[erlang-questions] Noob questions: Searching a tree

Richard O'Keefe ok@REDACTED
Thu Dec 11 05:12:53 CET 2008


On 10 Dec 2008, at 12:25 am, Edward Stow wrote:

> Hi
>
> Is this a friendly place to ask very simple questions about Erlang and
> functional programming.  I'm learning both at the same time.  For
> example I want to search for a value in the nodes of a tree structure.
> The tree is simply nested lists.  For example
>
> 6> tut1:search(a, [b, [a]]).
> true
> 7> tut1:search(a, [b, [c]]).
> false
> 8> tut1:search(a, [ [a], b]).
> true

The starting point is a question:
"What do you *mean* 'the tree is simply nested lists'?"
Can a "value" ever be a list itself?
If so, does the "value" [a,b] occur in the list [c,a,b]?

Haskell programmers talk about "rose trees"
where a rose tree is a node that has a value and 0 or more subtrees.

is_rose_tree({Value,Children}) ->
     is_rose_tree_list(Children);
is_rose_tree(_) ->
     false.

is_rose_tree_list([Tree|Trees]) ->
     case is_rose_tree(Tree)
       of true  -> is_rose_tree_list(Trees)
        ; false -> false
     end;
is_rose_tree_list([]) ->
     true;
is_rose_tree_list(_) ->
     false.

The nice thing about starting by writing down a recogniser
for a recursive data structure is that computations on it are
often straightforward edits of the recogniser.

So

member_rose_tree(X, {X,_}) -> true;
member_rose_tree(X, {_,L}) -> member_rose_tree_list(X, L).
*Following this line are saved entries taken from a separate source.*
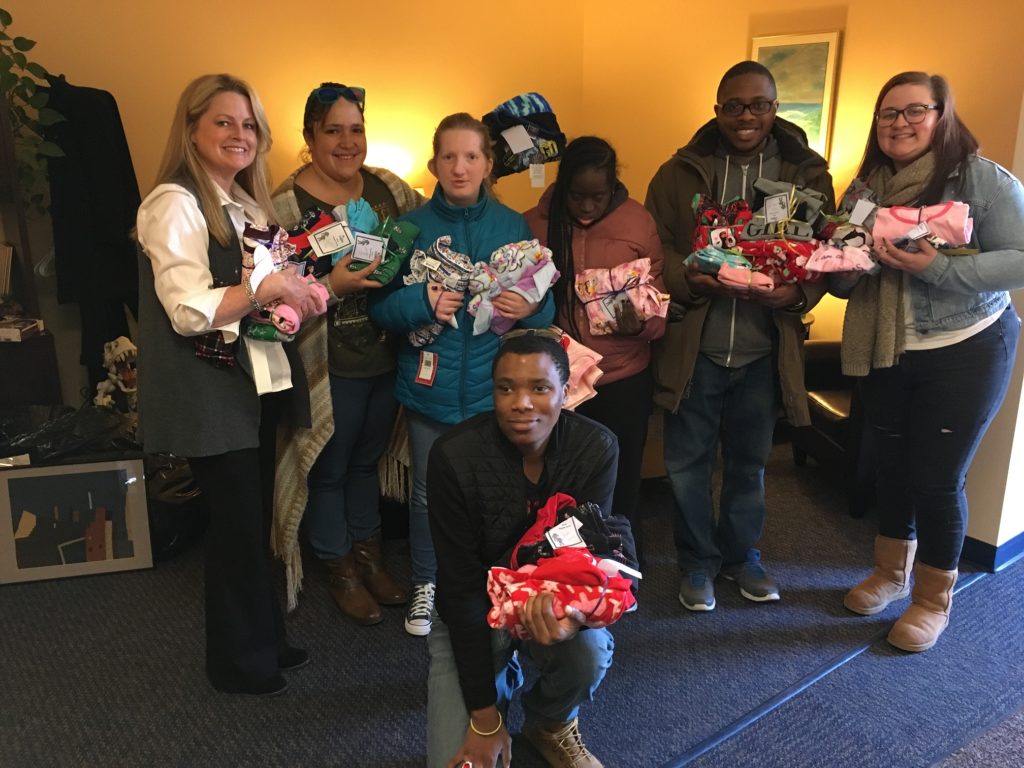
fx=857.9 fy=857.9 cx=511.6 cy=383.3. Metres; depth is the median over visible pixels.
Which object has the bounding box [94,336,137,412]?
dinosaur figure
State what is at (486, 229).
girl
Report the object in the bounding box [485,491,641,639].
clothes pile
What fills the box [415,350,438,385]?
name tag
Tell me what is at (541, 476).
man
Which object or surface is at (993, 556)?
baseboard
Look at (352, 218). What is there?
clothes pile
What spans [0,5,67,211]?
plant
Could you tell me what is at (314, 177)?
woman
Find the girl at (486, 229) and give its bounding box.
[371,116,552,633]
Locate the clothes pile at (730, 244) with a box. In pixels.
[686,182,842,290]
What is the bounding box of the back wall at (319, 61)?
[0,0,584,420]
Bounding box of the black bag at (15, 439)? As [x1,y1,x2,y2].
[0,401,141,466]
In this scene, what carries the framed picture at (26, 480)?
on the carpet floor
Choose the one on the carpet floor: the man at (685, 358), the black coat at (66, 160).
the man at (685, 358)
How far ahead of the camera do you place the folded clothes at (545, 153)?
2.92 m
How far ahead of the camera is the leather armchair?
3.66 m
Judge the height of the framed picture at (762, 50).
0.628 m
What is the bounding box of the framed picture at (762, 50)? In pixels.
[751,29,841,155]
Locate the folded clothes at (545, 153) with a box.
[482,91,565,180]
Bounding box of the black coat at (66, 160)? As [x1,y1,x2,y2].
[41,73,142,382]
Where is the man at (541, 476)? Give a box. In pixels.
[421,336,623,767]
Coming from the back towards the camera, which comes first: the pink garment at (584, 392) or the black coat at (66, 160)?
the black coat at (66, 160)
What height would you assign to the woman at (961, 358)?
1.641 m
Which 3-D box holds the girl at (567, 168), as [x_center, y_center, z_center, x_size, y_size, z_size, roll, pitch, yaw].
[0.265,-0.034,2.954,0.510,1.474,0.533,-12,20,-34]
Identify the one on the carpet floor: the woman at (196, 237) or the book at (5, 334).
the woman at (196, 237)
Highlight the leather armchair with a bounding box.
[793,340,878,519]
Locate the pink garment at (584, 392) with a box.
[553,329,603,411]
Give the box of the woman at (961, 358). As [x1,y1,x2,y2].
[829,72,1023,652]
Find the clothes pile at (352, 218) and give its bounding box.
[291,199,420,286]
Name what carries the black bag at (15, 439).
on the carpet floor
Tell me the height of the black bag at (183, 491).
0.401 m
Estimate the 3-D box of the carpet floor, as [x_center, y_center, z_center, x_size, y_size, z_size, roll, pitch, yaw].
[0.127,1.053,2.105,6.085,0.107,5.787,-12,20,-34]
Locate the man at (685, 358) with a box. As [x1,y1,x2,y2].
[643,58,832,610]
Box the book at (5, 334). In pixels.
[0,317,44,341]
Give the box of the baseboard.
[961,530,1023,572]
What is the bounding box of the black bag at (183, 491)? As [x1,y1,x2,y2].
[143,449,203,561]
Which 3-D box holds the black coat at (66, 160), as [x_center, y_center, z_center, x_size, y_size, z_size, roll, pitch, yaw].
[-1.645,-0.576,3.398,0.341,1.235,0.248,-12,20,-34]
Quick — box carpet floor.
[0,439,1023,767]
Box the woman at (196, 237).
[132,70,320,695]
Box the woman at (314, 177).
[271,85,420,636]
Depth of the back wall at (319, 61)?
4.02 m
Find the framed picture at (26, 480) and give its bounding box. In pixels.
[0,456,153,584]
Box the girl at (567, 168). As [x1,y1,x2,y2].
[523,135,667,557]
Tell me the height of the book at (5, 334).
0.040 m

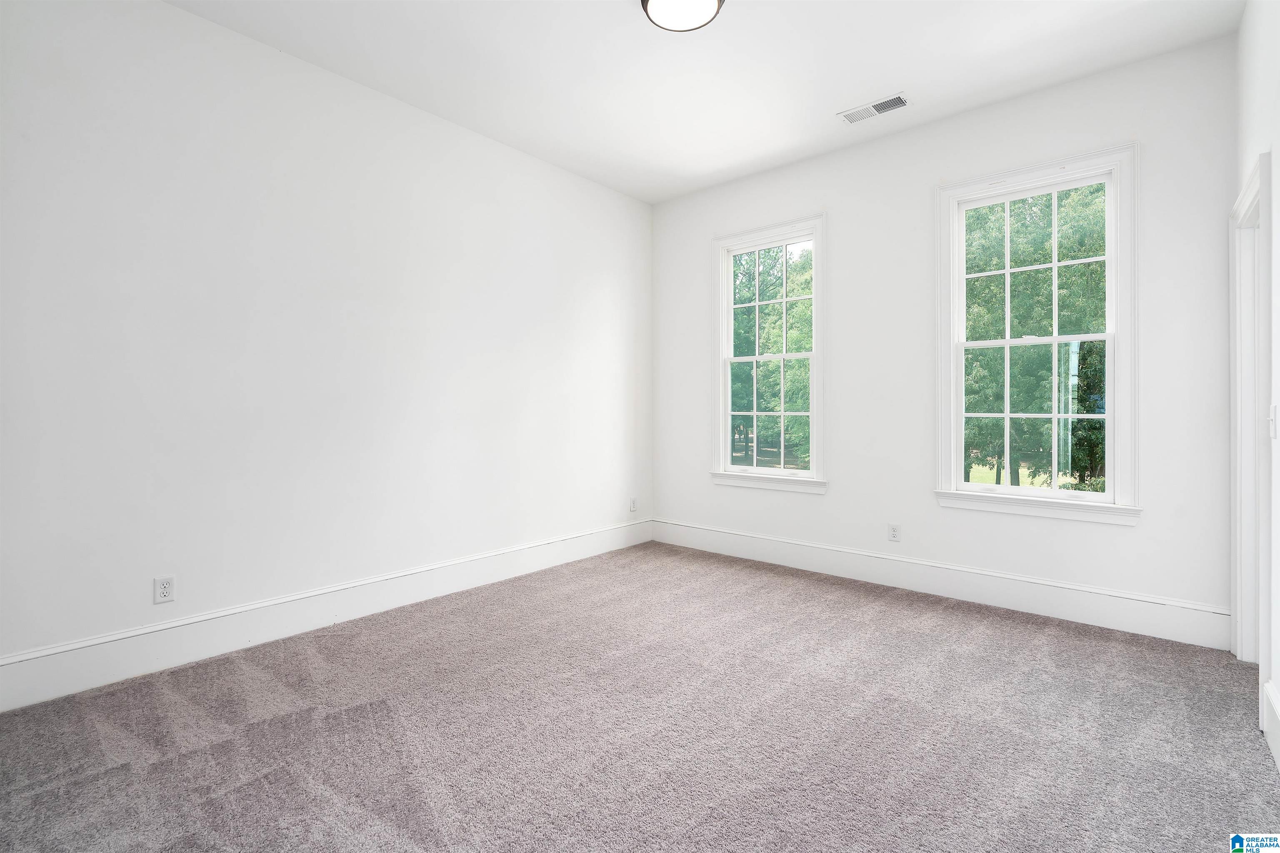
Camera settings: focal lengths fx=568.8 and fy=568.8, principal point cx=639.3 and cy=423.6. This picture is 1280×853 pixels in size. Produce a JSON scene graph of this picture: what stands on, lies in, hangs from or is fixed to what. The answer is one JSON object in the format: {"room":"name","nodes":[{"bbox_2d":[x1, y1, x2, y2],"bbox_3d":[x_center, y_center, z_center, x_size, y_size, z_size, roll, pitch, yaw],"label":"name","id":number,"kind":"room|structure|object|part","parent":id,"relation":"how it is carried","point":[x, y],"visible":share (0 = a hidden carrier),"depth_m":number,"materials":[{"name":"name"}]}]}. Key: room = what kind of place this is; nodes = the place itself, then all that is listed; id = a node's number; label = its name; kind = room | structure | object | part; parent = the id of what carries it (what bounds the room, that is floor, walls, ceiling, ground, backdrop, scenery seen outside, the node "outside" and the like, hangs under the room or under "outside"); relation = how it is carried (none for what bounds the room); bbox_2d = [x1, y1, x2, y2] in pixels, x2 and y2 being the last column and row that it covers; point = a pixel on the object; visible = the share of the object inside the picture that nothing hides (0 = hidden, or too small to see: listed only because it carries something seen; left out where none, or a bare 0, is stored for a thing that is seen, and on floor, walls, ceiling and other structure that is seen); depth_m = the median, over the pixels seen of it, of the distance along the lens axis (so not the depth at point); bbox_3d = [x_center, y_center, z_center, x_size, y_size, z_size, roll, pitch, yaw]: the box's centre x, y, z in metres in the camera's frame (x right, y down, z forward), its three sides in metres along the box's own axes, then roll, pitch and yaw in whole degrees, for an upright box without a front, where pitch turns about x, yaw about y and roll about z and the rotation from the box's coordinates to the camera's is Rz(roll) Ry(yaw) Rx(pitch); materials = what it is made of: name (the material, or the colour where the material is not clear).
{"room":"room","nodes":[
{"label":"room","id":0,"kind":"room"},
{"bbox_2d":[0,0,653,695],"bbox_3d":[-1.434,-0.421,3.486,0.161,3.054,4.761,0,0,41],"label":"left wall","id":1,"kind":"structure","parent":0,"point":[186,16],"depth_m":2.86,"materials":[{"name":"white paint"}]},
{"bbox_2d":[153,575,174,604],"bbox_3d":[-2.162,0.754,2.586,0.008,0.116,0.072,0,0,41],"label":"wall socket","id":2,"kind":"object","parent":1,"relation":"attached to","point":[163,593],"visible":0.99,"depth_m":2.58,"materials":[{"name":"white plastic"}]},
{"bbox_2d":[0,520,652,711],"bbox_3d":[-1.355,1.000,3.441,0.018,0.197,4.370,0,0,41],"label":"baseboard","id":3,"kind":"structure","parent":1,"relation":"attached to","point":[38,697],"depth_m":2.82,"materials":[{"name":"white paint"}]},
{"bbox_2d":[629,496,638,511],"bbox_3d":[-0.050,0.702,4.947,0.011,0.124,0.074,0,0,41],"label":"wall socket","id":4,"kind":"object","parent":1,"relation":"attached to","point":[632,506],"visible":1,"depth_m":4.94,"materials":[{"name":"white plastic"}]},
{"bbox_2d":[0,540,1279,852],"bbox_3d":[0.070,1.173,2.108,4.209,0.117,4.720,0,0,41],"label":"carpet floor","id":5,"kind":"structure","parent":0,"point":[261,782],"depth_m":2.05,"materials":[{"name":"carpet"}]},
{"bbox_2d":[167,0,1242,203],"bbox_3d":[0.086,-1.952,2.175,3.989,0.137,4.587,0,0,41],"label":"ceiling","id":6,"kind":"structure","parent":0,"point":[832,100],"depth_m":2.98,"materials":[{"name":"white paint"}]},
{"bbox_2d":[640,0,724,31],"bbox_3d":[0.188,-1.845,2.462,0.368,0.097,0.366,0,0,41],"label":"ceiling light","id":7,"kind":"object","parent":6,"relation":"attached to","point":[647,1],"visible":0.99,"depth_m":2.51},
{"bbox_2d":[837,92,910,124],"bbox_3d":[1.417,-1.898,3.437,0.386,0.011,0.168,0,0,41],"label":"ceiling vent","id":8,"kind":"object","parent":6,"relation":"attached to","point":[895,105],"visible":0.99,"depth_m":3.43,"materials":[{"name":"white metal"}]},
{"bbox_2d":[651,33,1239,640],"bbox_3d":[1.560,-0.426,4.003,3.851,3.039,0.160,0,0,41],"label":"back wall","id":9,"kind":"structure","parent":0,"point":[1156,163],"depth_m":3.59,"materials":[{"name":"white paint"}]},
{"bbox_2d":[710,212,827,494],"bbox_3d":[1.025,-0.517,4.486,1.000,2.063,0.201,0,0,41],"label":"left window","id":10,"kind":"structure","parent":9,"relation":"in","point":[815,379],"depth_m":4.48,"materials":[{"name":"white"}]},
{"bbox_3d":[1.043,-0.053,4.632,0.729,0.940,0.050,0,0,41],"label":"sash","id":11,"kind":"part","parent":10,"relation":"part of","materials":[{"name":"white"}]},
{"bbox_3d":[1.076,-0.957,4.622,0.786,0.947,0.040,0,0,41],"label":"sash","id":12,"kind":"part","parent":10,"relation":"part of","materials":[{"name":"white"}]},
{"bbox_2d":[887,522,901,541],"bbox_3d":[1.702,0.727,3.801,0.073,0.119,0.008,0,0,41],"label":"wall socket","id":13,"kind":"object","parent":9,"relation":"attached to","point":[895,533],"visible":0.99,"depth_m":3.80,"materials":[{"name":"white plastic"}]},
{"bbox_2d":[651,519,1232,649],"bbox_3d":[1.497,0.990,3.939,3.651,0.193,0.018,0,0,41],"label":"baseboard","id":14,"kind":"structure","parent":9,"relation":"attached to","point":[1005,600],"depth_m":3.42,"materials":[{"name":"white paint"}]},
{"bbox_2d":[932,143,1141,523],"bbox_3d":[2.332,-0.487,3.397,1.040,2.055,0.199,0,0,41],"label":"window","id":15,"kind":"structure","parent":9,"relation":"in","point":[1055,339],"depth_m":3.34,"materials":[{"name":"white"}]},
{"bbox_3d":[2.401,-0.917,3.473,0.809,0.938,0.040,0,0,41],"label":"sash","id":16,"kind":"part","parent":15,"relation":"part of","materials":[{"name":"white"}]},
{"bbox_3d":[2.335,-0.031,3.441,0.753,0.920,0.050,0,0,41],"label":"sash","id":17,"kind":"part","parent":15,"relation":"part of","materials":[{"name":"white"}]},
{"bbox_2d":[1232,0,1279,772],"bbox_3d":[1.568,-0.380,1.090,0.159,3.018,4.567,0,0,41],"label":"right wall","id":18,"kind":"structure","parent":0,"point":[1248,158],"depth_m":2.13,"materials":[{"name":"white paint"}]},
{"bbox_2d":[1229,150,1274,719],"bbox_3d":[2.598,0.043,2.317,0.189,2.138,0.954,0,0,41],"label":"door frame","id":19,"kind":"structure","parent":18,"relation":"in","point":[1261,168],"depth_m":2.58,"materials":[{"name":"white paint"}]},
{"bbox_2d":[1262,680,1279,769],"bbox_3d":[1.258,1.025,0.881,0.018,0.195,3.241,0,0,41],"label":"baseboard","id":20,"kind":"structure","parent":18,"relation":"attached to","point":[1271,742],"depth_m":1.93,"materials":[{"name":"white paint"}]},
{"bbox_2d":[1267,404,1277,439],"bbox_3d":[2.260,-0.007,2.034,0.018,0.119,0.071,0,0,41],"label":"light switch","id":21,"kind":"object","parent":18,"relation":"attached to","point":[1273,411],"visible":0.95,"depth_m":2.02,"materials":[{"name":"white plastic"}]},
{"label":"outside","id":22,"kind":"structure","parent":0,"visible":0},
{"bbox_2d":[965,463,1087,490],"label":"lawn","id":23,"kind":"structure","parent":22,"point":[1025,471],"materials":[{"name":"green plant"}]},
{"label":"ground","id":24,"kind":"structure","parent":22,"visible":0},
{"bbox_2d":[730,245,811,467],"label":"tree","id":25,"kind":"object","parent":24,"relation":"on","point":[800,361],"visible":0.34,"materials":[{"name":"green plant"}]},
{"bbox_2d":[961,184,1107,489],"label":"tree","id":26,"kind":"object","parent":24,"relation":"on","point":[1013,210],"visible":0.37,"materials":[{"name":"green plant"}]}
]}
member_rose_tree_list(X, [T|Ts]) ->
     case member_rose_tree_list(X, T)
       of true  -> true
        ; false -> member_rose_tree_list(X, Ts)
     end;
member_rose_tree_list(_, []) ->
     false.

Note that with this representation a rose tree CAN be a value
in a rose tree, and there is never any doubt about which bits
are values held in the tree and which are substructure.

Of course this is prettier in Haskell:

	data Rose_Tree t = Rose_Tree t [Rose_Tree t]

	x `elem` (Rose_Tree y ts) = x == y || any [x `elem` t | t <- ts]

but the Erlang version is also straightforward.
>
>
> My implementation is: Is this implementation OK or how else would it
> be performed.
>
> -module(tut1).
> -export([search/2]).
>
> %% Search for an element in tree (nested lists)
>
> search(_, []) ->
>    false;
>
> search(A, [A|_]) ->
>    true;
>
> search(A, [H|T]) when list(H), length(H) > 0 ->
>    [H1|T1] = H,
>    search(A, [H1 | [T1 | T]]);
>
> search (A, [_|T]) ->
>    search(A, T).

length/1 is an order N operation.  In this context,
you simply don't need it.  Your third rule could
just be
	search(A, [[H1|T1]|T]) ->
	    search(A, [H1|[T1|T]]);

 From your definition, you ARE willing to accept a list as a value
in a nested list, and you are even willing to accept [a,b] as
one of the values in [c,a,b] --- I would NOT be --- so you could
simplify the whole thing to

	search(A, A) ->
	    true;
	search(A, [H|T]) ->
	    case search(A, H)
	      of true  -> true
	       ; false -> search(A, T)
	    end;
	search(A, _) ->
	    false.

It's not quite the same, but close enough for government work.

I do think that a clearer separation between "payload" and
"structure" would be a good idea, as in the "rose tree" datatype
described above.
>
>
> Question:  I'm not really sure of the semantics of the comma operator
> in the function when clause:
> search(A, [H|T]) when list(H), length(H) > 0 ->

It means "AND".
>
> Can somebody point me towards some relevant documentation.

Either the old Erlang book or Joe's new Erlang book.
The on-line reference manual, which is at
http://www.erlang.org/doc/reference_manual/part_frame.html
describes guards in "6.24 Guard Sequences",
which you can reach from the navigation bar on the left.